HHS OIG Audit Flags PPACA Enrollment Inconsistencies

The U.S. Department of Health and Human Services (HHS) Office of Inspector General (OIG) performed an audit of the internal controls of the federal Patient Protection and Affordable Care Act (PPACA) marketplace and the state marketplaces run by California and Connecticut; the OIG’s first of two reports found that the various exchanges failed to properly resolve inconsistencies found in connection with applicants’ income, citizenship and other information. HHS reported that more than 2 million inconsistencies still remained during the month of May. Senator Lamar Alexander (R-TN) said the report demonstrates that the Administration was more interested in “appearances” than getting the enrollment job “right”. The OIG also said it will perform an audit of the procedures the marketplaces used to determine enrollee eligibility for premium tax credits and cost-sharing reductions and also look into the use of exchange grant funding. Rep. Dave Camp (R-MI), the House Ways and Means Committee Chairman, said the Administration “sent billions of taxpayer dollars out the door” knowing that the government will not be able to fully recuperate the money sent in error. Senator Tom Harkin (D-IA) echoed congressional Democrats’ sentiment stating that “With the Administration already improving marketplace operations, now is the time to look ahead….”

Supreme Court Issues "Very Specific" Decision to Narrow PPACA Contraceptive Mandate

The Supreme Court issued a five to four decision in Burwell v.
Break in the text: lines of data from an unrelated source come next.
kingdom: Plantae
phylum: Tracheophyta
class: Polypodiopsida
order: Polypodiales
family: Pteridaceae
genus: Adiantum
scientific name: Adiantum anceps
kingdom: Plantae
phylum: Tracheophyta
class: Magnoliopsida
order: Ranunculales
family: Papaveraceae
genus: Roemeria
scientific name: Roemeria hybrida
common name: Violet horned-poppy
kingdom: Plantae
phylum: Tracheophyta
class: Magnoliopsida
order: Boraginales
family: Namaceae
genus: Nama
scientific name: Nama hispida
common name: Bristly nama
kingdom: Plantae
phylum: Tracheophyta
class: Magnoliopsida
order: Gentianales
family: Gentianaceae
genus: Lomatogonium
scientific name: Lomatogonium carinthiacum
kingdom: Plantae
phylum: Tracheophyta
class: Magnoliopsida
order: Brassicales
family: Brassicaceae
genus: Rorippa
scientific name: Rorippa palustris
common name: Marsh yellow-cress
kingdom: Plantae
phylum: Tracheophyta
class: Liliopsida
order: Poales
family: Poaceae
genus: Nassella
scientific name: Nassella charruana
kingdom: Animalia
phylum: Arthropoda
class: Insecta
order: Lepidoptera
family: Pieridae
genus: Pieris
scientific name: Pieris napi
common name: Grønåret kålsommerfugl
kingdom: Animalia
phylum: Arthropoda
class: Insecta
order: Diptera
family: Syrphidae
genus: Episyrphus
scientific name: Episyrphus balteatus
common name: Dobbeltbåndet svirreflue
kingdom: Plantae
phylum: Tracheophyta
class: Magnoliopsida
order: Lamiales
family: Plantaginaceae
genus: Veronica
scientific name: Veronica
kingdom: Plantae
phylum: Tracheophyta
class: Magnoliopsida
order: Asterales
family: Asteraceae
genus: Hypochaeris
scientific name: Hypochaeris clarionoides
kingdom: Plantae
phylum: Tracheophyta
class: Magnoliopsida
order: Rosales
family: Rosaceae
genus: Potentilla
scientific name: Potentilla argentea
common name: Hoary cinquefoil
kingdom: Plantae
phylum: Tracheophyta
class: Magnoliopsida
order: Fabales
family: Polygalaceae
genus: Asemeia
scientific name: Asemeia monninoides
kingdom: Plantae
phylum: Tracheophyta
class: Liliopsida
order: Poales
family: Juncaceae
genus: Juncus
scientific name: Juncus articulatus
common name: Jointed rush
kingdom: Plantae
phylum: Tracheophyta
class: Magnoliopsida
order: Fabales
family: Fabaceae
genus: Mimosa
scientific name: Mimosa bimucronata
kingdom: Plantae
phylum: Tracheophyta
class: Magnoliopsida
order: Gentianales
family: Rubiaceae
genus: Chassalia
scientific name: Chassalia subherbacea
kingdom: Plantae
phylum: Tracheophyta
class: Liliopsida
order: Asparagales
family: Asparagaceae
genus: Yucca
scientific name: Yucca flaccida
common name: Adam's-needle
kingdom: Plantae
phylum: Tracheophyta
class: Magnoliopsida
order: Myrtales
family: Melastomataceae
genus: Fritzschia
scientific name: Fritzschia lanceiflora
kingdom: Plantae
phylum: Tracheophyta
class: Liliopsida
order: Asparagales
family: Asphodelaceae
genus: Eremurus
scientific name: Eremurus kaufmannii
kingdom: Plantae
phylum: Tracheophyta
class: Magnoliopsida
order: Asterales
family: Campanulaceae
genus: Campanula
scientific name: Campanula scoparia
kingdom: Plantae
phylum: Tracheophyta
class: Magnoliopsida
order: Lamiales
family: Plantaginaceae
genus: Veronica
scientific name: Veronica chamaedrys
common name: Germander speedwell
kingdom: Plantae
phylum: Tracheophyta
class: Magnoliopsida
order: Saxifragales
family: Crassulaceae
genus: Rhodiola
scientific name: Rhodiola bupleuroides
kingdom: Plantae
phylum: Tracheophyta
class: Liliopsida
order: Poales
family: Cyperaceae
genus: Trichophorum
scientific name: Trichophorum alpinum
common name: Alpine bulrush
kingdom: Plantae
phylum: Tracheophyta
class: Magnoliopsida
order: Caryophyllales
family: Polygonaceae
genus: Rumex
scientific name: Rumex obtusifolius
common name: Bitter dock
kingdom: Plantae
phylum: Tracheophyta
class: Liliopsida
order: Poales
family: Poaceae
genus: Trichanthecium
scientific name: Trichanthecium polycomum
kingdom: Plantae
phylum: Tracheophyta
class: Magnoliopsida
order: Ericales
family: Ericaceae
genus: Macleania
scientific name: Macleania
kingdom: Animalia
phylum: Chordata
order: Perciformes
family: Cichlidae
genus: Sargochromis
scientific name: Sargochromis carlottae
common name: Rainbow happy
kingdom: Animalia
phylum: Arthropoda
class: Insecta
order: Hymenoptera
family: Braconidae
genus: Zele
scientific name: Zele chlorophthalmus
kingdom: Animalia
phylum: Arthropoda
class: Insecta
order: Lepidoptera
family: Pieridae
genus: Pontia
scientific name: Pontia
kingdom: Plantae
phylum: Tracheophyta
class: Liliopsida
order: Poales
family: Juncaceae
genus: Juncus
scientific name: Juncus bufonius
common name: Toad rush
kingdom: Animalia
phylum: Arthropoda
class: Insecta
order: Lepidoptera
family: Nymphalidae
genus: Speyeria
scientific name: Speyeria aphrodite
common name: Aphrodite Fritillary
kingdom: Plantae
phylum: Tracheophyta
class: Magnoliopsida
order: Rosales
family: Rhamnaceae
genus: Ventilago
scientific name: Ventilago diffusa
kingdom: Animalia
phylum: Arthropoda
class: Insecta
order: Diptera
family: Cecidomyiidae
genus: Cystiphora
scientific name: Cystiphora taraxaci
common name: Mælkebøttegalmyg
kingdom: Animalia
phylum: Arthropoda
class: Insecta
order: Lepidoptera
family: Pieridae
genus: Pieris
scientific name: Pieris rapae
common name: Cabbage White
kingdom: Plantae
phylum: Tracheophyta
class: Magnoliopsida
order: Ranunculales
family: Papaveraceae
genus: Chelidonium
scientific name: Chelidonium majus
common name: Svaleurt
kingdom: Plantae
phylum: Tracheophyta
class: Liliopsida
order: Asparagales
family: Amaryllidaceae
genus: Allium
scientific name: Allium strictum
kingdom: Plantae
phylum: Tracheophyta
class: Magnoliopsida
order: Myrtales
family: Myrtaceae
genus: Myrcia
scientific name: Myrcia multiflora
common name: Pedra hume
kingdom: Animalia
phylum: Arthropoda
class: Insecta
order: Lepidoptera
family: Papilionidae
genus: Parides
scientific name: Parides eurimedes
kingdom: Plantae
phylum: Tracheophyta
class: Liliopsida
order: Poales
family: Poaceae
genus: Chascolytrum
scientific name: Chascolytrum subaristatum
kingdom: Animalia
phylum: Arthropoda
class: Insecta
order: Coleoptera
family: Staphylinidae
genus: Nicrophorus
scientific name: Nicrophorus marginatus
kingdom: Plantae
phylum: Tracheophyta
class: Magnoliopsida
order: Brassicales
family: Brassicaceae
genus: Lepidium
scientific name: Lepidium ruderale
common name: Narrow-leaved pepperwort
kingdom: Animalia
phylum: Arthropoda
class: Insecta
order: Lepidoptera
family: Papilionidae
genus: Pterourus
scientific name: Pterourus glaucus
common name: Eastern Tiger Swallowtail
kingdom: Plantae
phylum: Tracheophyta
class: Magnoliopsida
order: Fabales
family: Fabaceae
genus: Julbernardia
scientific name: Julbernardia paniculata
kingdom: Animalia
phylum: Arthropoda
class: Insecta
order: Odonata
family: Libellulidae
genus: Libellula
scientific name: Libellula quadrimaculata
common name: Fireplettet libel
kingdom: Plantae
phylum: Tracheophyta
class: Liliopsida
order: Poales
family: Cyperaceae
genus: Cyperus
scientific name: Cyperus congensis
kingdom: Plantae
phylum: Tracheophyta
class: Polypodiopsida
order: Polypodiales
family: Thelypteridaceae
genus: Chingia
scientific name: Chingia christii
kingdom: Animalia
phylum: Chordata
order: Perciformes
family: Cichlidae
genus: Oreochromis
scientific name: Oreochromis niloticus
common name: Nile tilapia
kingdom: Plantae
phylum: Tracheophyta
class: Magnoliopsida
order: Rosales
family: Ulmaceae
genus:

Hobby Lobby Stores, Inc. which Justice Samuel Alito, Jr. said is a “very specific” ruling that the PPACA’s contraceptive coverage regulations violate the Religious Freedom Restoration Act (RFRA) with respect to only non-publicly-traded closely held corporations. However, in her dissent Justice Ruth Bader Ginsburg said the majority opinion had “startling breadth” giving “commercial organizations” the right to opt out of any general legislation that they deem contrary to their religious beliefs. Justice Anthony Kennedy added that the opinion is simply one which “held that the government hadn’t proved that the contraceptive mandate was the least restrictive means of promoting the government’s interest”. In addition, Justice Alito said the “accommodation” given to non-profit religious organizations by HHS could have also been extended to closely held corporations; however, some such organizations, e.g. the Little Sisters of the Poor, have also objected in court to this regulatory accommodation as also violating their RFRA rights. Several Senators objected to the opinion with Senator Tom Harkin (D-IA) saying that “While the Supreme Court has ruled, this fight is far from over. Along with my colleagues in Congress, I am deeply committed to ensuring that all Americans, men and women alike, can get the health coverage they need, and we will be exploring legislative remedies to ensure that affordable contraceptive coverage remains available and accessible….” Senator Dick Durbin (D-(IL) said he will introduce legislation which would require corporations denying insurance coverage to employees pursuant to the Hobby Lobby case to disclose such to current employees and applicants as well. Through his spokesman, the President hinted that he would support legislation to ensure that women keep their mandated coverage and that corrective regulatory action might also be considered.

CMS Proposes Payment Rules for 2015

The Centers for Medicare and Medicaid Services (CMS) proposed Medicare payment rules for outpatient hospitals which in 2015 would provide for a 2.1% increase and for ambulatory surgical centers which would provide an update of 1.2%. For physicians, CMS said that there would be a “zero update” for January through March next year and that the Administration supports legislation to provide a permanent fix to the current sustainable growth rate (SGR) formula. In addition, CMS intends to have future physician payment changes, beginning for 2016, go through a public notice and comment period before the rules are finalized. The agency also said that “screening colonoscopies” will now include associated anesthesia when performed by an anesthesiologist which will allow beneficiaries to forego a second coinsurance payment for this procedure. In addition, the agency proposed to simplify the requirements for face-to-face encounters when patients transition from acute care settings to home care by eliminating the current narrative requirement and using only the medical records of the certifying physician or discharging facility for eligibility certification purposes. CMS also proposed that payments for home health agencies be reduced by $58 million or about 0.3% for CY 2015. The agency’s proposed payment change for end-stage renal disease facilities would amount to a 0.3% increase while payments in 2017-18 would be adjusted downward for facilities not meeting specific quality criteria. Comments on the rules, which also include rules for adjusting payments for durable medical equipment (DME) in areas in which competitive bidding does not exist, are due by September 2nd.